[[ SUPPLIED MATERIAL, beginning ]]
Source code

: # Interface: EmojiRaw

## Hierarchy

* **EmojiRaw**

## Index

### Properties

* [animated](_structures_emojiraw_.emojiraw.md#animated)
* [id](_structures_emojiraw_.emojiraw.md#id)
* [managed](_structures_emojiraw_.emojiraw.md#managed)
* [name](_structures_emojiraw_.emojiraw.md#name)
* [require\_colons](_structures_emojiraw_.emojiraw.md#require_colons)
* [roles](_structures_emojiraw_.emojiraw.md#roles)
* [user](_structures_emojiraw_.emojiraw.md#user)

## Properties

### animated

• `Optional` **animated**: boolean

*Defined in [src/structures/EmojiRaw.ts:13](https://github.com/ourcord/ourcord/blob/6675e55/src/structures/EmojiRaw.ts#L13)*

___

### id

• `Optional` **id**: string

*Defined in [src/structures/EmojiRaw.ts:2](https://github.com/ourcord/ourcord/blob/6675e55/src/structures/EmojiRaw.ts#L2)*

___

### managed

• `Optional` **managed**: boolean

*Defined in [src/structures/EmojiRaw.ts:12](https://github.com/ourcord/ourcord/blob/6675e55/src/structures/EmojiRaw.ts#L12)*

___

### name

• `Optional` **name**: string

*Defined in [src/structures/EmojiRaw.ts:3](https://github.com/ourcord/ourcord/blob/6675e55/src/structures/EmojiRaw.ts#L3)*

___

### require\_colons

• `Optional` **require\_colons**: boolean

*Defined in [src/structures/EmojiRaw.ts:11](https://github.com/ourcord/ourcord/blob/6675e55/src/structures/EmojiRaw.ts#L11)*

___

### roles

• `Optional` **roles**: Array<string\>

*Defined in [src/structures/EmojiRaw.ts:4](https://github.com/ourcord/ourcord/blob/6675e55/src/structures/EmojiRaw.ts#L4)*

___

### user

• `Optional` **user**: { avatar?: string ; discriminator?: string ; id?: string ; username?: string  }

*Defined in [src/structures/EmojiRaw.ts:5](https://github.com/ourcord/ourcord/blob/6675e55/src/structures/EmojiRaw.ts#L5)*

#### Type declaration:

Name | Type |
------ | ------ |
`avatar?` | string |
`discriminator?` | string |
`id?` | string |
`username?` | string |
[[ SUPPLIED MATERIAL, end ]]
How many lines in the material above contain the word "animated"? Reply with the number only.

→ OUTPUT BELOW
3